Inhibition of the thyroid hormone pathway in Xenopus laevis by 2-mercaptobenzothiazole

Determining the effects of chemicals on the thyroid system is an important aspect of evaluating chemical safety from an endocrine disrupter perspective. Since there are numerous chemicals to test and limited resources, prioritizing chemicals for subsequent in vivo testing is critical. 2-Mercaptobenzothiazole (MBT), a high production volume chemical, was tested and shown to inhibit thyroid peroxidase (TPO) enzyme activity in vitro, a key enzyme necessary for the synthesis of thyroid hormone. To determine the thyroid disrupting activity of MBT in vivo, Xenopus laevis larvae were exposed using 7- and 21-day protocols. The 7-day protocol used 18–357 μg/L MBT concentrations and evaluated: metamorphic development, thyroid histology, circulating T4, circulating thyroid stimulating hormone, thyroidal sodium-iodide symporter gene expression, and thyroidal T4, T3, and related iodo-amino acids. The 21-day protocol used 23–435 μg/L MBT concentrations and evaluated metamorphic development and thyroid histology. Both protocols demonstrated that MBT is a thyroid disrupting chemical at the lowest concentrations tested. These studies complement the in vitro study used to identify MBT as a high priority for in vivo testing, supporting the utility/predictive potential of a tiered approach to testing chemicals for TPO activity inhibition. The 7-day study, with more comprehensive, sensitive, and diagnostic endpoints, provides information at intermediate biological levels that enables linking various endpoints in a robust and integrated pathway for thyroid hormone disruption associated with TPO inhibition.

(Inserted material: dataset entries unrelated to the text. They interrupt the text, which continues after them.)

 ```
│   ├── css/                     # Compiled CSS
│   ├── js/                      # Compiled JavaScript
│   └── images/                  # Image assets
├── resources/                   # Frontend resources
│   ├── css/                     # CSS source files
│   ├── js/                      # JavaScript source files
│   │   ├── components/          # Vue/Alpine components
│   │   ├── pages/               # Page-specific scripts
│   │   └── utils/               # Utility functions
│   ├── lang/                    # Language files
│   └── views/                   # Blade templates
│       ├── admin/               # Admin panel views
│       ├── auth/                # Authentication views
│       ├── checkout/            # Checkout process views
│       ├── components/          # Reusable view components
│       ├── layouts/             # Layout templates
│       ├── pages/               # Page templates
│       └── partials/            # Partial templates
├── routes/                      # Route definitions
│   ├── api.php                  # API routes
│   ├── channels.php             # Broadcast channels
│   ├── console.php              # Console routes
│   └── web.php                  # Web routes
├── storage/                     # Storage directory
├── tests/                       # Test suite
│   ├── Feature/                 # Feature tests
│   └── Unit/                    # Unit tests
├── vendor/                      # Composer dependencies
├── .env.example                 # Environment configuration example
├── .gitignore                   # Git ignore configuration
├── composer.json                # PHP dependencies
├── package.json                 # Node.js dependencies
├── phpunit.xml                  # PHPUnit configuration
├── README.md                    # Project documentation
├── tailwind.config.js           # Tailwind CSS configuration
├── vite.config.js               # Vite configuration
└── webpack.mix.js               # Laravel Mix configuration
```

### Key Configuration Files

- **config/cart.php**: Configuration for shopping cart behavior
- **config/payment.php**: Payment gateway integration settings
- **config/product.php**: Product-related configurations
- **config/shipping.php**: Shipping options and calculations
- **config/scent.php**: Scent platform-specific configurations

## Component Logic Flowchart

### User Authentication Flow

► 2-Mercaptobenzothiazole (MBT) was identified in vitro as a novel inhibitor of thyroid peroxidase, a key enzyme in thyroid hormone synthesis.
► MBT was shown to disrupt normal thyroid function in amphibians at aqueous concentrations in the low μg/L range.
► A variety of endpoints from different biological levels responded consistently, establishing linkages among the endpoints.
► NIS gene expression appears to be a robust and sensitive endpoint that could be used as an indicator of HPT compensation.
► Discordant results among mammalian and amphibian studies suggest that factors determining sensitivity need to be addressed.